April 20, 2015
Welcome Back to My Wonderful Subscribers and Visitors!
I also want to extend a warm welcome to my new subscribers. We are glad to have you with us.
Okay…what kind of shoe does everyone wear? A running shoe, of course, with those waffle like soles, right? I am sure exhaustive scientific studies have been done to see what design the sole should be to help you with balance and leg fatigue.
I don’t care about that at all. I want to know if that sole can slam dunk a cockroach into the next century.
If you have lived in apartments with any kind of bugs (Boston has lots of them), you know that sinking feeling when there is a flash of movement on your rug. It is even worse if you don’t have your glasses on. But, there it is, skulking around on your rug, picking up speed when they sense your jerk of total panic.
If you are wearing your running shoes, what kind of sole does it have? If it is one of those waffle deals, then you are in bigger trouble than you thought. Sure, you slam your shoe on that sucker, but it always manages to go right between those waffle ridges and start wriggling away….fast. You jump on it again, and still that little jerk wriggles away…even faster. Your neighbors instantly recognize this sound for exactly what it is.
Let’s kick this up a notch. Let’s say you are lounging on your couch wearing just your socks. Then you see it, climbing up your wall. You wince then grab your running shoe and slam it onto the wall with a force that should leave a dent. (Landlords love that.) Then, you pull back your shoe for a second whack, but the bug is not there. It is not even squashed a little bit. It is totally gone.
Now you know where you are going to have to look, right? The sole of your very scientific shoe. It’s either wiggling around in those waffles or it’s not there at all. If it is not there at all, good chance you won’t sleep that night. Why? Because you don’t know where the blasted thing is or even if it’s dead. (Let’s pretend this didn’t happen in your bedroom. God only knows what they do in there at night.)

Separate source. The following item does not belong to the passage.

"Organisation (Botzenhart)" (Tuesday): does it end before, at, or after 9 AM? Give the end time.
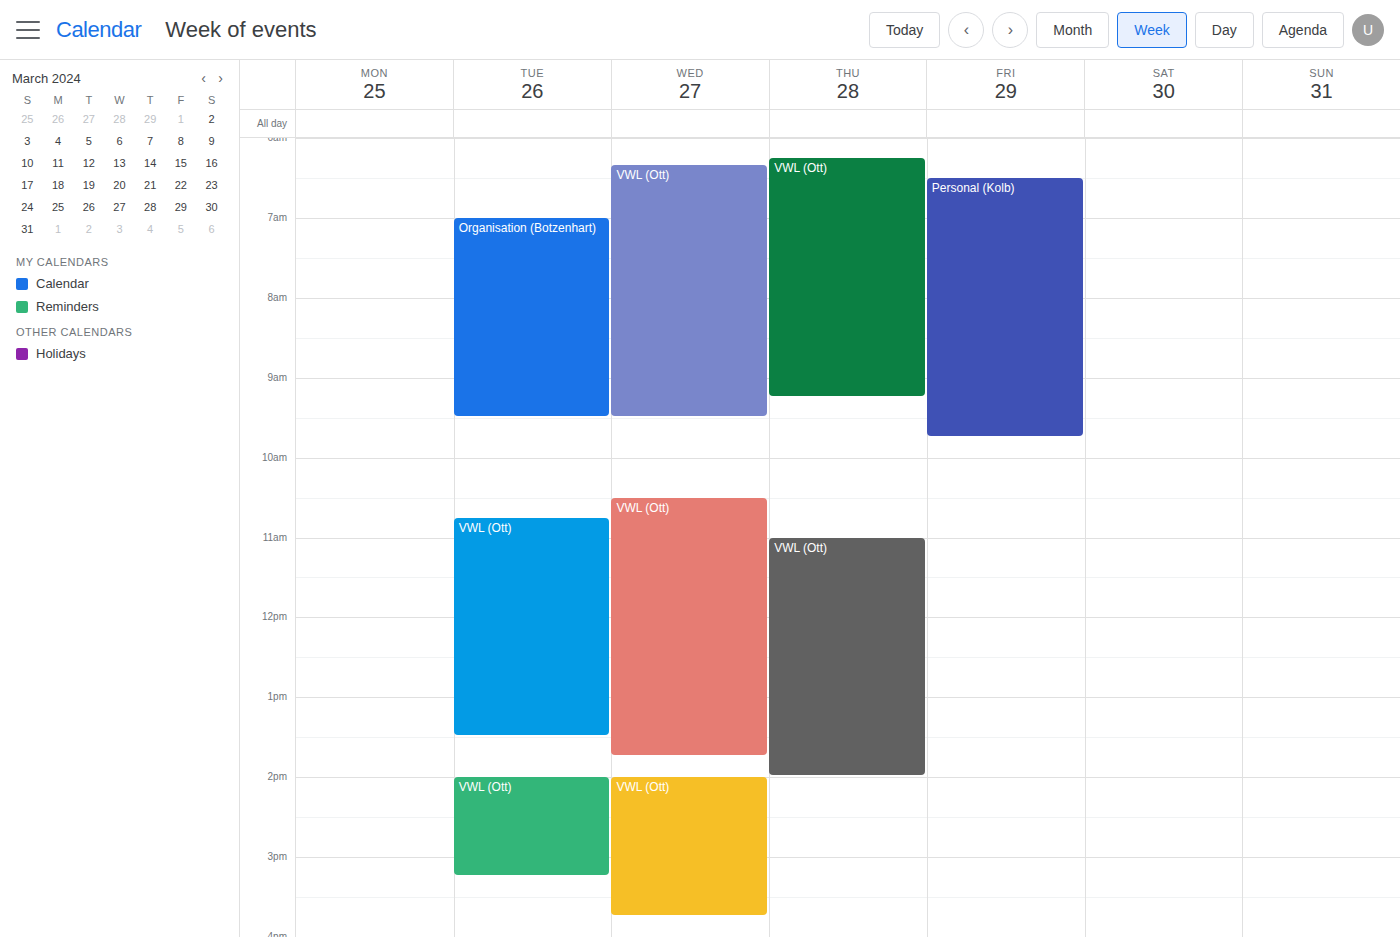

That is why everyone needs a bug shoe.
A bug shoe has a totally smooth, hard and flat sole. High heels are a good example, or flats. I prefer flats because the high heel can get caught in your shirt or hair at the worst possible time, thus losing precious seconds for launching your attack.
Oh, you should probably keep one in your kitchen, too.
This paragraph will probably rate this blog “adult content”, but I’m going to tell you anyway. I once cooked dinner for some friends. As I was cleaning up, there were several grains of cooked rice Pilaf on the counter. I turned around and stared in total disbelief: there was a small cockroach trying to mount a piece of that rice and was humping away. I watched it long enough to be sure of it, then gave him a condom.
If you have friends over who live in a house, they probably haven’t seen a bug in years. Well, maybe a few ants. We apartment dwellers sneer in the face of that. Ants are relegated to amateur hour.
Your guests may ask some polite questions about the shoes neatly scattered about on the coffee table or floor. Those shoes have been there so long you really don’t see them anymore. When your guests bring them to your attention, you hesitate. Do you tell them the truth and gross them out over dinner? Or, do you slowly gather them up and throw them in a closet? You are now defenseless. Oh well, her husband looks like a Marine. They’re fearless.
I heard about a guy who said when he saw one of those critters, he would open his mouth and squirt a straight stream of beer on them. Not a bad way to go, I guess. But, I’m glad I don’t live with him.
If you live in Florida, don’t even think of bringing home a carton to use for packing. Especially the banana boxes. You would not believe what can fit into those little corrugated ridges. But, I did it. Dumb me. I actually brought one home.
Later that night, in bed with the lights off, I looked at the bare floor and watched a shadow growing as large as my foot. Then it started to move. I was so scared, I practically flew into menopause at the age of 20. Luckily, I was living with a guy who was used to Florida bugs. He turned on the light. I dove under the sheets. He went to the kitchen and came back with a slice of cheese! There’s this massive beetle with wiggly things on it’s face and he wanted to be friends with it. I told him it was either them or me. There were five of them.
There is one good side to all this bug business. We develop fantastic peripheral vision.
Now, they have this TV show with a guy named Andrew, who goes out of his way to fly around the world to find bugs to eat! Can TV get any grosser? Well, sometimes “Chopped” runs a close second.
To add insult to injury, we actually pay rent to share those wiggly things with us. If they could be trained to empty the dishwasher, they might be allowed to stop by once a week, but only for ten minutes. After that, the shoe comes out.